=== PASSAGE TO READ ===

Section F. Atypical Situations
71. Methods described in this section should be used only when a determination has already been made in Section D or E that positive indicators of hydrophytic vegetation, hydric soils, and/or wetland hydrology could not be found due to effects of recent human activities or natural events. This section is applicable to delineations made in the following types of situations:
a. Unauthorized activities. Unauthorized discharges requiring enforcement actions may result in removal or covering of indicators of one or more wetland parameters. Examples include, but are not limited to: (1) alteration or removal of vegetation; (2) placement of dredged or fill material over hydric soils; and/or (3) construction of levees, drainage systems, or dams that significantly alter the area hydrology. NOTE: This section should not be used for activities that have been previously authorize3-or those that are exempted from CE regulation. For example, this section is not applicable to areas that have been drained under CE authorization or that did not require CE authorization. Some of these areas may still be wetlands, but procedures described in Section D or E must be used in these cases.
b. Natural events. Naturally occurring events may result in either creation or alteration of wetlands. For example, recent beaver dams may impound water, thereby resulting in a shift of hydrology and vegetation to wetlands. However, hydric soil indicators may not have developed due to insufficient time having passed to allow their development. Fire, avalanches, volcanic activity, and changing river courses are other examples. NOTE: It is necessary to determine whether alterations to an area have resulted in changes that are now the "normal circumstances." The relative permanence of the change and whether the area is now functioning as a wetland must be considered.

=== RECORDED INFORMATION ===

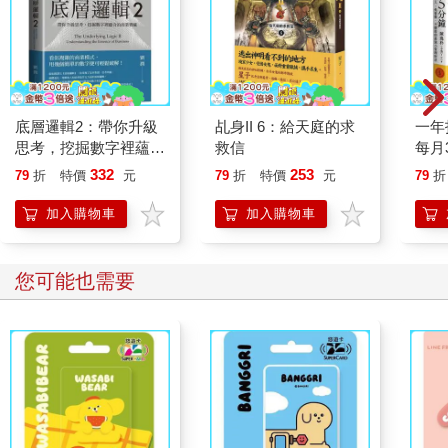
底層邏輯2：帶你升級
乩身II 6：給天庭的求
一年
思考，挖掘數字裡蘊含
救信
每月
的商業寶藏
看盤
332
253
79
折
特價
元
79
折
特價
元
79
折
資理
加入購物車
加入購物車
您可能也需要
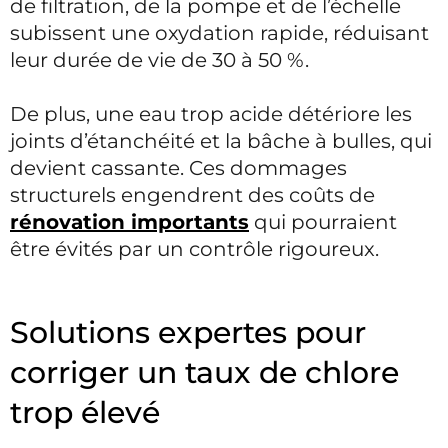
de filtration, de la pompe et de l’échelle
subissent une oxydation rapide, réduisant
leur durée de vie de 30 à 50 %.
De plus, une eau trop acide détériore les
joints d’étanchéité et la bâche à bulles, qui
devient cassante. Ces dommages
structurels engendrent des coûts de
rénovation importants
qui pourraient
être évités par un contrôle rigoureux.
Solutions expertes pour
corriger un taux de chlore
trop élevé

===

## PROBLEM SET
A) From the atypical situations passage above, write out the text starting with "b. Natural events." and going on through "must be considered.".
B) Using the atypical situations passage, answer each question:
(i) In which sections must a determination already have been made before this section's methods are used?
(ii) What naturally occurring event is given as an example that may impound water?
(iii) What material placed over hydric soils is listed as an unauthorized activity?

## EXERCISE RESPONSES
A)
b. Natural events. Naturally occurring events may result in either creation or alteration of wetlands. For example, recent beaver dams may impound water, thereby resulting in a shift of hydrology and vegetation to wetlands. However, hydric soil indicators may not have developed due to insufficient time having passed to allow their development. Fire, avalanches, volcanic activity, and changing river courses are other examples. NOTE: It is necessary to determine whether alterations to an area have resulted in changes that are now the "normal circumstances." The relative permanence of the change and whether the area is now functioning as a wetland must be considered.

B)
(i) Section D or E
(ii) Recent beaver dams
(iii) Dredged or fill material